When you spot the word "Cave" in a line of the data below, copy that line.

__Exercise materials__.

▼▼▼

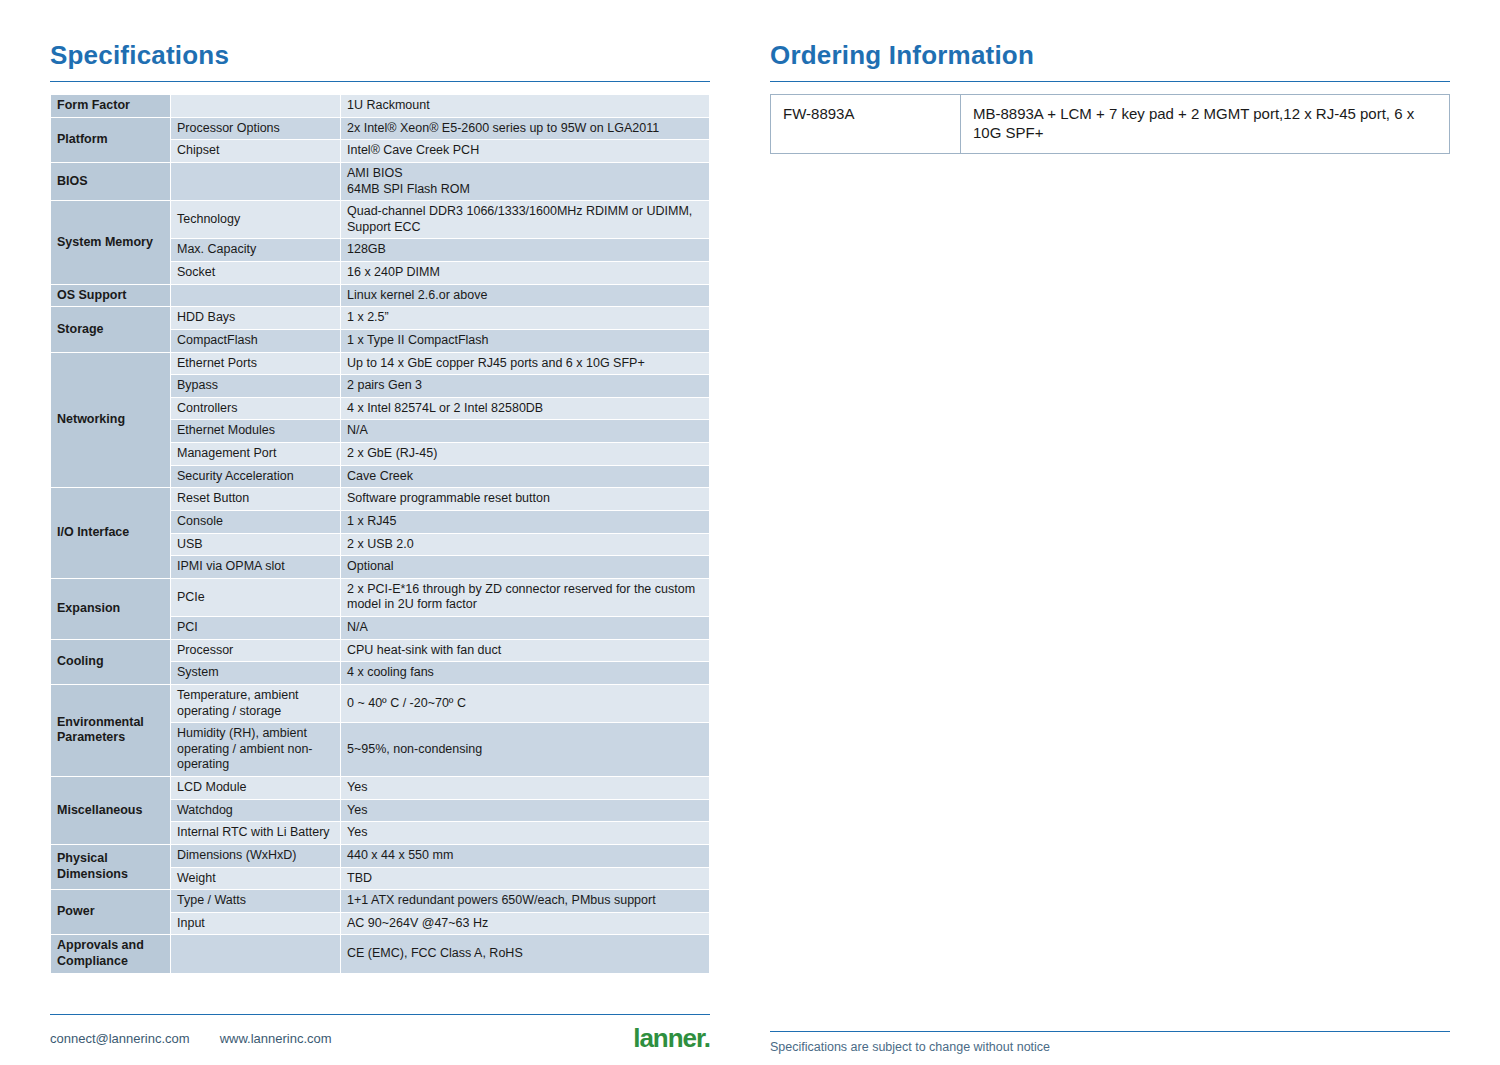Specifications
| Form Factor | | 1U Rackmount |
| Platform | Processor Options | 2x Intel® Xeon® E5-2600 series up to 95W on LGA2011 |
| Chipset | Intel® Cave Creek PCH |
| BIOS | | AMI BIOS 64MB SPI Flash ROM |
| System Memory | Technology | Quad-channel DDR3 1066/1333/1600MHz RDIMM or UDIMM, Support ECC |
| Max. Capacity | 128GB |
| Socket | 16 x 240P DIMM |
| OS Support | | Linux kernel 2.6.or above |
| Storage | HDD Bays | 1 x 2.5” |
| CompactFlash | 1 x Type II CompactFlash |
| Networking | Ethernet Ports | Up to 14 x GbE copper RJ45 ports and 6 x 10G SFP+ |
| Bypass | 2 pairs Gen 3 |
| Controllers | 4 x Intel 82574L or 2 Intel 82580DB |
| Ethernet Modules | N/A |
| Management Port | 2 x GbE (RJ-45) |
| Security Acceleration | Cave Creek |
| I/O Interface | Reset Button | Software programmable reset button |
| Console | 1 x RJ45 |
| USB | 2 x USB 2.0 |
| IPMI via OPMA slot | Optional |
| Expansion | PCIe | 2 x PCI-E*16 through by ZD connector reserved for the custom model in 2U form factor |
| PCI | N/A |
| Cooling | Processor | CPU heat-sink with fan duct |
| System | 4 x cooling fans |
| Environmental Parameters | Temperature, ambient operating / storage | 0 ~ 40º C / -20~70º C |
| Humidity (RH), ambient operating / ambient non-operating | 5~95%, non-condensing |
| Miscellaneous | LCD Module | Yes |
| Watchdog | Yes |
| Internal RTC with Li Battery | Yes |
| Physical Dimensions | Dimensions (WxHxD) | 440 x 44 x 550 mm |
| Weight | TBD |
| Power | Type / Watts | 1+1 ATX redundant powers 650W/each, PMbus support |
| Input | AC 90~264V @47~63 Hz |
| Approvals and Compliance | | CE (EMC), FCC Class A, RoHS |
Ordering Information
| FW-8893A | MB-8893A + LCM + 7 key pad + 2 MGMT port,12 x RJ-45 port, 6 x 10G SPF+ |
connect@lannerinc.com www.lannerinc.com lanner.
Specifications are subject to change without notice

▲▲▲
▼▼▼

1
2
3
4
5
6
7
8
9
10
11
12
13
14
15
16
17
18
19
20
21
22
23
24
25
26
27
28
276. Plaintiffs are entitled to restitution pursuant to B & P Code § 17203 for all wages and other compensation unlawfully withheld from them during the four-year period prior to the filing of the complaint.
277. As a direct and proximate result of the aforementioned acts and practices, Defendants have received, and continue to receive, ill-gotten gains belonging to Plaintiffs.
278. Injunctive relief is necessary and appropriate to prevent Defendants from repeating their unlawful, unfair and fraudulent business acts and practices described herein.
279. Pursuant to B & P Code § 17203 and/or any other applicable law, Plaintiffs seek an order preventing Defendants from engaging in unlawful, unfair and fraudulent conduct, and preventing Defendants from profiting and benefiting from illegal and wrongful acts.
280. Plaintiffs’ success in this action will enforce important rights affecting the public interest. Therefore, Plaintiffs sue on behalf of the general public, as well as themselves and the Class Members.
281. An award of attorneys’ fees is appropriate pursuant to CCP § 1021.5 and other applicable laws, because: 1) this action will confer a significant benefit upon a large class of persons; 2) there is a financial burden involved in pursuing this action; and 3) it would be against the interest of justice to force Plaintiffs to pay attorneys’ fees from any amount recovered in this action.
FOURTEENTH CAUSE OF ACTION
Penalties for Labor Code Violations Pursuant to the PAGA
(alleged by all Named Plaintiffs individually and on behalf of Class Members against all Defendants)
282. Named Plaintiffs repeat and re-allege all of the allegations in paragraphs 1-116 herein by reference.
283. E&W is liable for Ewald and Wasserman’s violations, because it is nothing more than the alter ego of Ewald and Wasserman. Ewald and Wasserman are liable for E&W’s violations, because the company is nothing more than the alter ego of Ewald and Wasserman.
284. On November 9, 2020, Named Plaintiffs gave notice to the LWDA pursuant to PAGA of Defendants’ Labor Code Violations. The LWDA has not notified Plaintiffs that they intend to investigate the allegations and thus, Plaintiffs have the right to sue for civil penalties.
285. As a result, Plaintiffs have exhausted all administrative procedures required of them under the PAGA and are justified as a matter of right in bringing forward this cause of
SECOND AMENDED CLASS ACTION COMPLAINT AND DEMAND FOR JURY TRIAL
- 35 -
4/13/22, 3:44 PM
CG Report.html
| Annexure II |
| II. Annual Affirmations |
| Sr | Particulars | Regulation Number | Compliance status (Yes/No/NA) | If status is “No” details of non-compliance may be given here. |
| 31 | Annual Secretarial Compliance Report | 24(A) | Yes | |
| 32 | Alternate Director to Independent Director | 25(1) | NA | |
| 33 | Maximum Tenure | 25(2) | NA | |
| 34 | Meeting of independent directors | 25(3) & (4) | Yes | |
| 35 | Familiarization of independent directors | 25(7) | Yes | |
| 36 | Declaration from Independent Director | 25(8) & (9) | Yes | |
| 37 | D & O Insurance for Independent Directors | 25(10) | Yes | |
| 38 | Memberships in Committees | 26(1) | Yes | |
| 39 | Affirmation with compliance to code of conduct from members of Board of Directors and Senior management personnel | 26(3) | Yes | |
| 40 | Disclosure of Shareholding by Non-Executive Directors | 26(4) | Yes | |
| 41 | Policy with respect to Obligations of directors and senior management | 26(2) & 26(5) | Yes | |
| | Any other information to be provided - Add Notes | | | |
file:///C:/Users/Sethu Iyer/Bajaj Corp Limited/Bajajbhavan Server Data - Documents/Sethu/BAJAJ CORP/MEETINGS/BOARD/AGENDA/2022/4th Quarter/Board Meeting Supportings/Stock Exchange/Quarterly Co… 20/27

▲▲▲

__Answer to this exercise__.
| Chipset | Intel® Cave Creek PCH |
| Security Acceleration | Cave Creek |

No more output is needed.